Mis en cause par la justice dans l'affaire du fonds Marianne, Mohamed Sifaoui était entendu ce 15 juin par une commission d'enquête du Sénat. Son audition a mis en lumière la légèreté de ses croisades contre l'"islamisme" pourtant portées au pinacle par de nombreux médias depuis vingt ans. Le journaliste et éditeur Thomas Deltombe, qui avait démasqué les méthodes de Sifaoui dès 2005, revient pour Off Investigation sur ces deux décennies de complaisance médiatique.
À la faveur de l’affaire du « fonds Marianne », les portraits de Mohamed Sifaoui fleurissent dans les médias français. Mais ces papiers, ravageurs pour la plupart, esquivent généralement les premiers pas de cet "expert" autoproclammé sur la scène médiatique française, au début des années 2000. C’est pourtant à cette époque que se situe l’une des clés du scandale qui éclate aujourd’hui au grand jour. Car la mission que Mohamed Sifaoui s’est vu confier par les services de Marlène Schiappa au lendemain de l’assassinat de Samuel Paty correspond peu ou prou à la tâche que lui avaient assignée les grands médias audiovisuels français deux décennies plus tôt : combattre un « islamisme » aux contours flous et traquer jusqu’au dernier ses supposés « complices ».
Profiteur de désastres
Les attentats du 11 septembre 2001 apparurent comme une aubaine pour Mohamed Sifaoui, journaliste algérien réfugié en France au terme de la guerre civile qui avait ravagé son pays au cours des années 1990. La sidération mondiale provoquée par l’attaque du World Trade Center et du Pentagone lui permet de vendre aux médias et aux éditeurs hexagonaux une analyse susceptible de lui ouvrir bien des portes : ce que l’Algérie a vécu pendant une décennie, et dont il fut, dit-il, un témoin privilégié, allait désormais s’étendre au monde entier (et à la France en particulier). Tel est le sous-texte de ses interventions télévisées qui se multiplient dans les mois suivant la parution de son premier livre, La France, malade de l’islamisme. Menaces terroristes sur l’Hexagone (2002).

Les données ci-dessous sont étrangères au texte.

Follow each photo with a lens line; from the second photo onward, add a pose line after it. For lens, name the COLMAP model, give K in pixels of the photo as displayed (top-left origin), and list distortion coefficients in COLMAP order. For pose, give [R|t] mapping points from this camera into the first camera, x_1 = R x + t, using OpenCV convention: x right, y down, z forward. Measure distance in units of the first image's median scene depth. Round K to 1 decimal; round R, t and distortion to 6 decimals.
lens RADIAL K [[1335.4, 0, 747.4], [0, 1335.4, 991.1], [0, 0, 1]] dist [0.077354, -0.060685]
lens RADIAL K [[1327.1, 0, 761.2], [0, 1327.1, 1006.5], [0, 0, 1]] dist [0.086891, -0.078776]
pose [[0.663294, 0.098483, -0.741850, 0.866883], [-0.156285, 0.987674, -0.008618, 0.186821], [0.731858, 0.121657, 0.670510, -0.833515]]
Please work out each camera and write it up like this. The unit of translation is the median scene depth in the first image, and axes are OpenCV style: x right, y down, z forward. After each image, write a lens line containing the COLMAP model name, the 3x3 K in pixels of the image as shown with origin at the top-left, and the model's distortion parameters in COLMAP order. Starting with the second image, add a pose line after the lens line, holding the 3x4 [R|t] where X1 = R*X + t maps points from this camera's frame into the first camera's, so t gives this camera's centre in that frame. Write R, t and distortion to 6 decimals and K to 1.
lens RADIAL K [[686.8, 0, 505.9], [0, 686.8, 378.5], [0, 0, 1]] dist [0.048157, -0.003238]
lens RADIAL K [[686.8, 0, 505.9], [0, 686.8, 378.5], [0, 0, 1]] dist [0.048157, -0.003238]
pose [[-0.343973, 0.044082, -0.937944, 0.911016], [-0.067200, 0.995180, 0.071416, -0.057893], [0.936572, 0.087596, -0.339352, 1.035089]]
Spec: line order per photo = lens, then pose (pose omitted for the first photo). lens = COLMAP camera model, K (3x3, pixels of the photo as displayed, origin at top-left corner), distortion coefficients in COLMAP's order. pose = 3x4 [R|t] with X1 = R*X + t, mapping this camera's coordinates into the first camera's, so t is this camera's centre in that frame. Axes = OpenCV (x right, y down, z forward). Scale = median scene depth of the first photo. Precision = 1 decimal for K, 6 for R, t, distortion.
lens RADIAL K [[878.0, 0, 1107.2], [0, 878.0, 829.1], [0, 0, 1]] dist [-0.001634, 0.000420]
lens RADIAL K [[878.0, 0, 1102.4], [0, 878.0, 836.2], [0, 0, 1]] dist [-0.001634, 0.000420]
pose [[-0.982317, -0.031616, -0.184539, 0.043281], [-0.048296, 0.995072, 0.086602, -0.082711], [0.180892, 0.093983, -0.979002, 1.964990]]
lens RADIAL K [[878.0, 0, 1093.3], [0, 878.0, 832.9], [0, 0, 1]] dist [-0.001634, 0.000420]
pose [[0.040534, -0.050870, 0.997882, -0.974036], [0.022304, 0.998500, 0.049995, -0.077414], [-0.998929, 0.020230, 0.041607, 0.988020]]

Exploitant à fond son expérience de la "sale guerre" algérienne des années 1990, au cours de laquelle il avait développé depuis Alger, puis, Paris, un intense lobbying, (voir encadré), Mohamed Sifaoui signe son premier coup d’éclat, sur France 2, en janvier 2003. Il y diffuse une « enquête » dans laquelle il affirme avoir filmé de l’intérieur, en caméra cachée, une « cellule d’Al-Qaïda » en plein Paris. Diffusée dans l’émission Complément d’enquête et déclinée dans un livre intitulé Mes “frères” assassins : comment j’ai infiltré une cellule d’Al-Qaïda, ce « reportage » à sensation suscite l’admiration de bien des commentateurs. « Un coup de génie ! » s’extasie par exemple Thierry Ardisson, qui invite immédiatement le téméraire journaliste dans Tout le monde en parle (France 2).